Bronze Bust of Benjamin Franklin After Jean-Antoine Houdon

Finely cast and planished bronze bust of Benjamin Franklin supported by a short a dark green marble column. France, 19th century model after the 1778 original.

Benjamin Franklin (1706-1790) spent time in Paris from 1776 to 85 as a representative of the United States. It is unknown whether Franklin sat for Houdon or if the artist made sketches from observation. Franklin is depicted with his typical natural hair and dressed in a simple Quaker suit – quite the contrast to his diplomatic circles which he was associated with. 

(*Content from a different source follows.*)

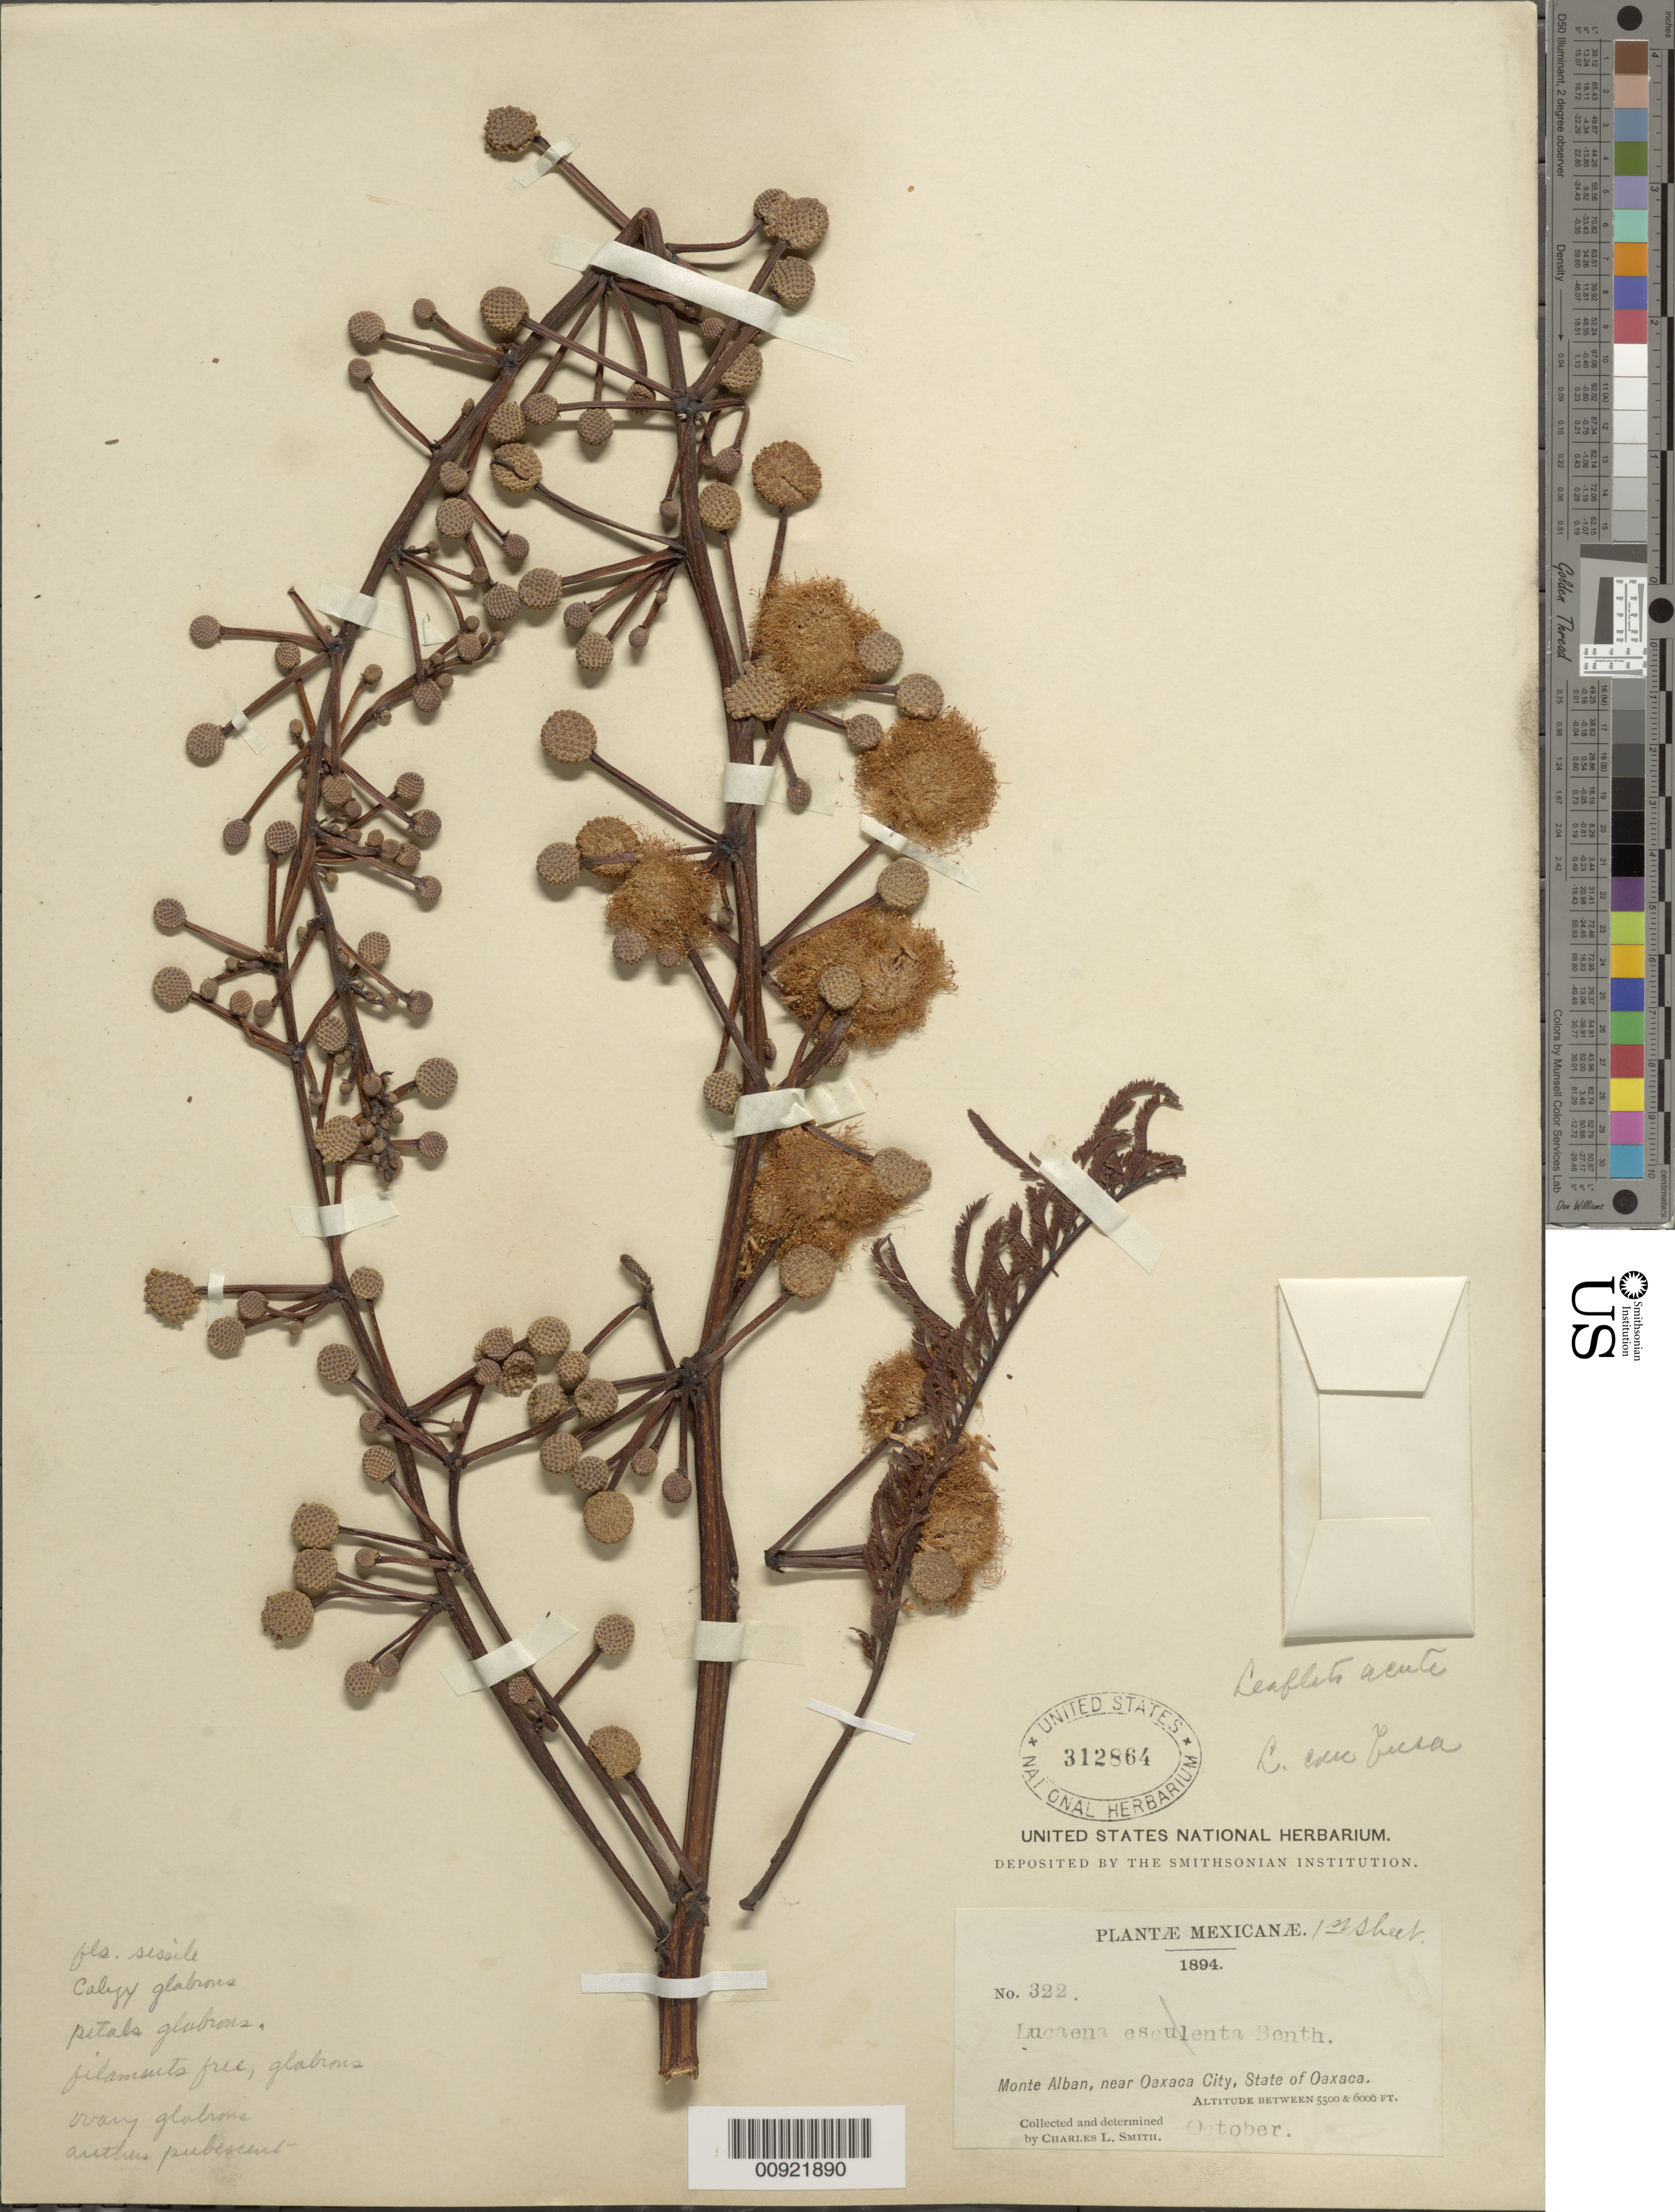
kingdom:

The original bust was completed in terracotta by the leading French sculptor, Jean-Antoine Houdon in 1778, which was exhibited at the Royal Academy Salon in 1779. Houdon produced several copies in various materials, through a process of using molds. There are two white marble models in the collections at the Metropolitan Museum of Art (Accession Number: 72.6) and the Philadelphia Museum of Art (Accession Number:1996-162-1). 

Historically this was one of the first completed busts of an important figure in American history, initiating a popularized taste for busts to be produced, including those of George Washington and Thomas Jefferson.


Inscripted on the left shoulder – with a set of numbers and letters, most is illegible, possibly signed ‘1778 France’. Bronze in good condition, considering age and use. Two chips in marble at front, top center and bottom center.  Dimensions: 19" H x 11" W x 8" D.